Math isn’t reality; it’s a tool for modeling and measuring reality. But it’s a very powerful tool. We as players might never encounter it unclothed in game trappings… unless we peer behind the curtain and find what those wily designers are up to.
(Strange sidenote — I’ve found a site that has me listed as a game designer, on the strength of a submission I made to Autoduel Quarterly many decades ago. Yay! I’m in the clubhouse!)
[…] Raph Koster on the underlying mathematical patterns of Fun […]
I saw the analogousness immediately, but then I wondered if that was intentional. Like… does it have to be location traversal, or could it be conversational paths? I wasn’t sure until your bold-italic stuff afterwards. 😛
Both the amount and the type of difficulty (if any) desired to produce “fun” by different human brains varies immensely. People who aren’t very good at certain types of challenges will avoid entirely games that contain them, or sometimes be very miserable playing them. Some people prefer games that are mostly or entirely luck, some prefer skill and the ones that do prefer different amounts and/or types of skill.

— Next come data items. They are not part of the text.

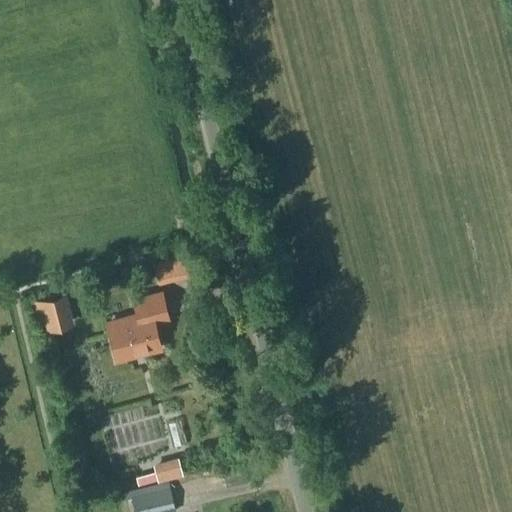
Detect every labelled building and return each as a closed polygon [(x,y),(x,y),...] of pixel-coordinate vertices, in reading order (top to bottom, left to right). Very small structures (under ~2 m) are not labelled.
[(188,249),(155,259),(161,282),(194,273),(188,249)] [(170,318),(163,288),(131,295),(135,311),(105,318),(115,360),(163,348),(156,321),(170,318)] [(73,323),(65,291),(32,300),(40,332),(73,323)] [(183,473),(178,455),(153,462),(157,480),(183,473)] [(248,479),(244,463),(221,469),(224,484),(248,479)] [(168,511),(175,510),(168,479),(129,488),(134,511),(168,511)]
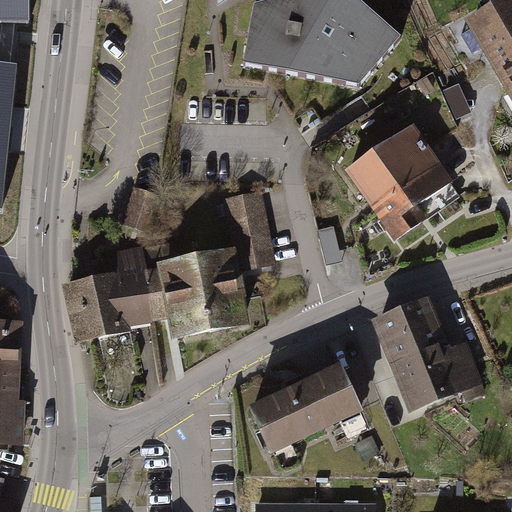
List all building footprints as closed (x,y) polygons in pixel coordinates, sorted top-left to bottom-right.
[(0,0),(0,28),(30,28),(29,0),(0,0)] [(329,0),(307,5),(252,18),(242,79),(357,99),(399,49),(338,0),(329,0)] [(511,0),(498,0),(464,19),(511,108),(511,0)] [(19,70),(0,67),(0,219),(1,220),(19,70)] [(446,94),(459,126),(472,121),(460,88),(446,94)] [(428,155),(412,130),(381,150),(418,208),(475,171),(454,138),(428,155)] [(381,150),(344,174),(390,246),(428,222),(418,208),(381,150)] [(259,194),(224,201),(235,253),(161,268),(172,320),(176,339),(246,325),(236,272),(273,265),(259,194)] [(158,204),(130,195),(122,222),(150,230),(158,204)] [(315,232),(323,267),(340,262),(332,228),(315,232)] [(116,280),(75,288),(86,338),(172,320),(161,268),(157,251),(112,260),(116,280)] [(429,302),(368,325),(403,420),(483,390),(466,344),(447,351),(429,302)] [(19,327),(0,325),(0,440),(21,442),(23,406),(15,405),(19,327)] [(334,370),(241,414),(265,465),(358,421),(334,370)]
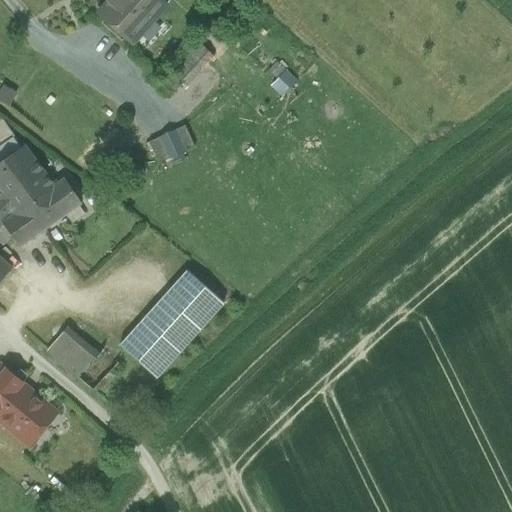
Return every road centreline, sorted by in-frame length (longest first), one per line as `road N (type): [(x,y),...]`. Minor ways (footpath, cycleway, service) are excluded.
road 1 (track): [(0,332),(129,438),(173,511)]
road 2 (track): [(2,334),(114,229)]
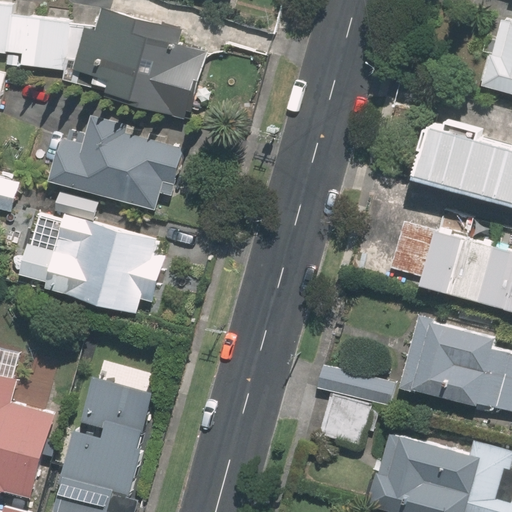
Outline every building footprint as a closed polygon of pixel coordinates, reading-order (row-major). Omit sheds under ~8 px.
[(0,0),(0,50),(5,51),(13,52),(13,51),(29,52),(28,64),(73,68),(77,19),(33,15),(33,16),(18,16),(20,2),(7,0),(0,0)] [(80,78),(196,116),(218,48),(187,38),(191,25),(114,0),(106,25),(98,22),(80,78)] [(511,88),(511,12),(494,84),(511,88)] [(0,112),(3,114),(13,71),(0,68),(0,112)] [(193,144),(136,127),(138,119),(105,109),(95,142),(73,135),(61,175),(167,206),(174,181),(181,183),(193,144)] [(511,132),(442,111),(425,169),(511,195),(511,132)] [(0,204),(19,209),(26,180),(0,173),(0,204)] [(167,233),(77,208),(66,247),(41,240),(33,268),(58,275),(56,281),(147,306),(150,293),(161,296),(173,251),(162,248),(167,233)] [(443,228),(404,217),(390,265),(511,300),(511,235),(446,216),(443,228)] [(410,384),(511,404),(511,342),(507,342),(511,324),(426,307),(410,384)] [(404,377),(331,359),(325,384),(398,402),(404,377)] [(68,412),(24,400),(30,378),(0,369),(0,480),(46,493),(68,412)] [(129,511),(164,386),(102,369),(61,511),(129,511)] [(386,407),(337,391),(325,427),(374,444),(386,407)] [(429,511),(511,511),(511,438),(480,430),(476,446),(397,425),(377,498),(429,511)]
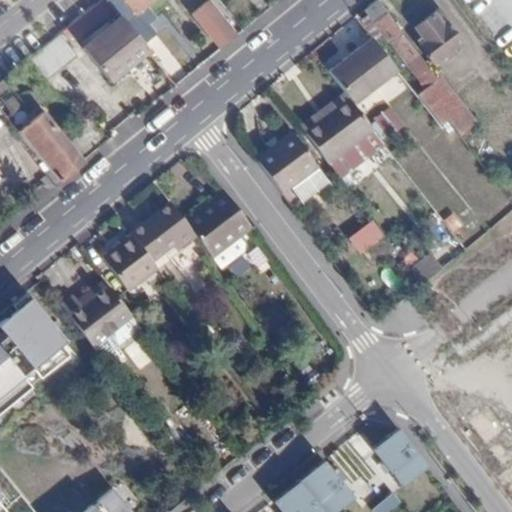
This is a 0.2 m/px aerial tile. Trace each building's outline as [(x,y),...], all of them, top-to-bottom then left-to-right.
[(67,31),(71,36),(110,5),(105,0),(89,0),(54,28),(60,36),(67,31)] [(105,0),(110,5),(112,8),(118,16),(138,0),(105,0)] [(217,49),(235,33),(206,0),(200,0),(185,14),(217,49)] [(112,8),(75,38),(101,71),(139,41),(118,16),(112,8)] [(428,38),(421,43),(435,61),(444,54),(447,60),(458,53),(454,47),(461,41),(438,10),(418,25),(428,38)] [(385,17),(374,25),(387,43),(398,35),(385,17)] [(54,28),(21,54),(39,77),(72,51),(60,36),(54,28)] [(369,48),(326,81),(348,108),(351,112),(393,79),(369,48)] [(441,74),(415,90),(446,140),(472,124),(441,74)] [(326,171),(370,136),(351,112),(348,108),(304,144),(326,171)] [(41,116),(19,134),(58,183),(81,165),(41,116)] [(325,186),(290,140),(257,168),(280,200),(286,195),(297,209),(325,186)] [(226,203),(186,232),(193,243),(220,279),(245,260),(245,253),(239,247),(251,238),(226,203)] [(152,274),(193,243),(186,232),(169,211),(128,242),(129,244),(152,274)] [(367,219),(343,238),(355,254),(379,236),(367,219)] [(380,241),(358,256),(369,272),(391,257),(380,241)] [(129,244),(102,265),(126,298),(155,277),(152,274),(129,244)] [(427,252),(407,268),(420,284),(439,267),(427,252)] [(0,321),(0,511),(130,511),(112,489),(83,511),(35,511),(0,467),(0,409),(31,386),(24,376),(35,368),(41,376),(70,354),(64,345),(68,342),(28,290),(6,307),(10,313),(0,321)] [(74,302),(60,313),(100,364),(139,335),(106,291),(81,311),(74,302)] [(424,465),(395,430),(372,449),(400,484),(424,465)] [(321,461),(271,502),(279,511),(330,511),(350,496),(321,461)]
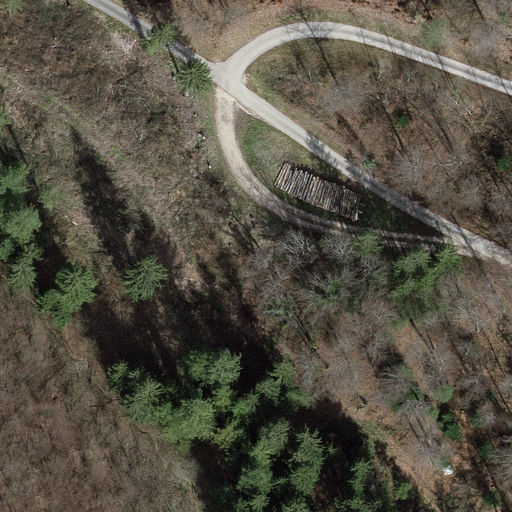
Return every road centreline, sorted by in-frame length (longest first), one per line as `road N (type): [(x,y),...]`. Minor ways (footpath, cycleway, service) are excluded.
road 1 (track): [(511,89),(367,38),(315,32),(266,44),(241,66),(221,119),(224,161),(257,199),(319,226),(484,246)]
road 2 (track): [(94,0),(199,58),(380,186),(511,259)]
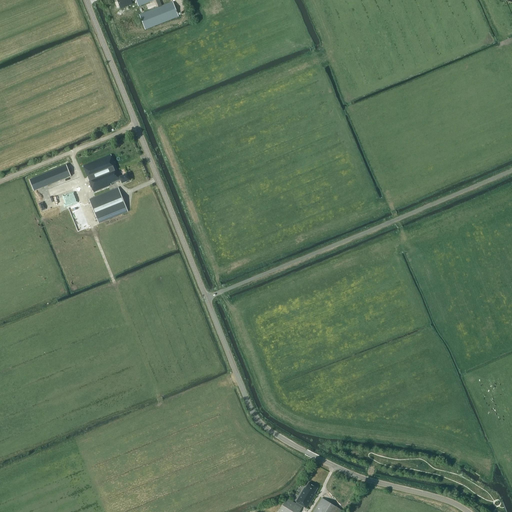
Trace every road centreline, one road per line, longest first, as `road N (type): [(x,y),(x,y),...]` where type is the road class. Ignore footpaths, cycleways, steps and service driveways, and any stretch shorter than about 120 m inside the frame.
road 1 (tertiary): [(468,511),(347,472),(265,428),(205,297)]
road 2 (unclassified): [(205,297),(511,170)]
road 3 (tertiary): [(205,297),(85,0)]
road 4 (track): [(136,125),(0,181)]
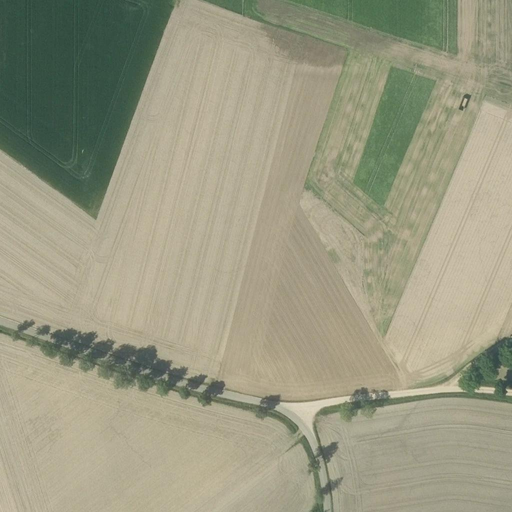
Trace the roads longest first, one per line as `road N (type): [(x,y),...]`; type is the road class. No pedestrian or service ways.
road 1 (unclassified): [(0,319),(290,414),(314,444),(328,511)]
road 2 (track): [(290,414),(320,402),(451,386)]
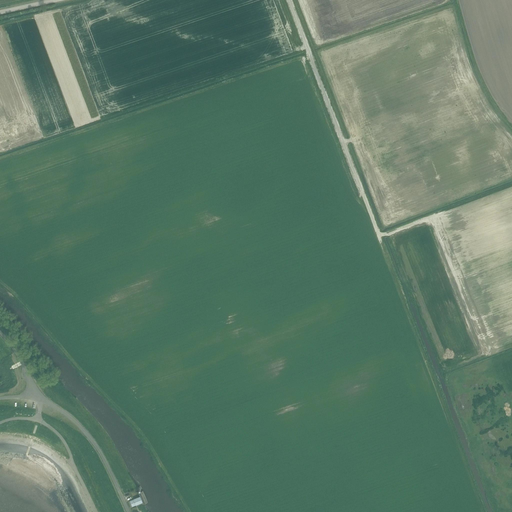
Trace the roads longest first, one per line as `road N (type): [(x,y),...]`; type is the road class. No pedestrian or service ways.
road 1 (unclassified): [(379,235),(289,0)]
road 2 (unclassified): [(128,511),(86,434),(33,393)]
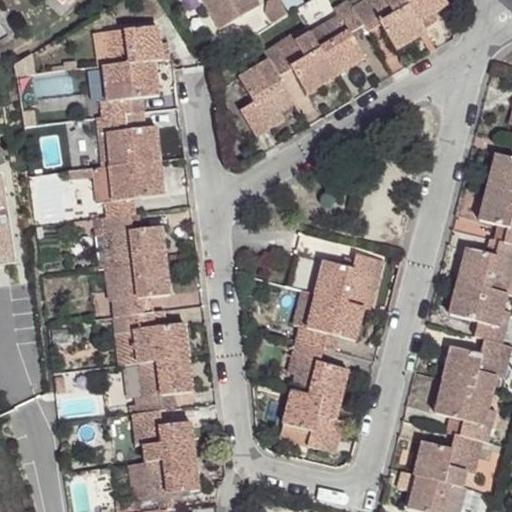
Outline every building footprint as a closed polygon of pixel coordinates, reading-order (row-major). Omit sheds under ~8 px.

I’m an odd duck myself, games that present extremely large lookahead trees without hidden information, randomness, or opponent actions truncating them are extremely stressful to me. Because I know I *can* perform immensely better if I sit down for many long minutes before each and every move, traversing the lookahead tree in my mind. But I don’t want to because that’s a huge amount of “work”, not “play”. But if I stop way short of my abilities, I feel like I’m “playing the game badly”. Triple Town, much though I love the design and Dan’s work in general, is very stressful to me for that reason, not enough obscuring randomness to prevent a super-deep tree. There was one solitaire game I loved because the tree wasn’t quite deep enough, but I would play it by getting an opening position, stare, stare, stare, stare, think, think, think, think, then after a long period of time make a few dozen moves. Bam. Other people played it very differently – chess likewise, can be played on a different level than the way strong players do. Which is lucky for chess, or else hardly anyone would play.
I will note that in the vast majority of cases, ANY significant amount of difficulty isn’t what game players desire, and the ones who do want some are very much in the minority.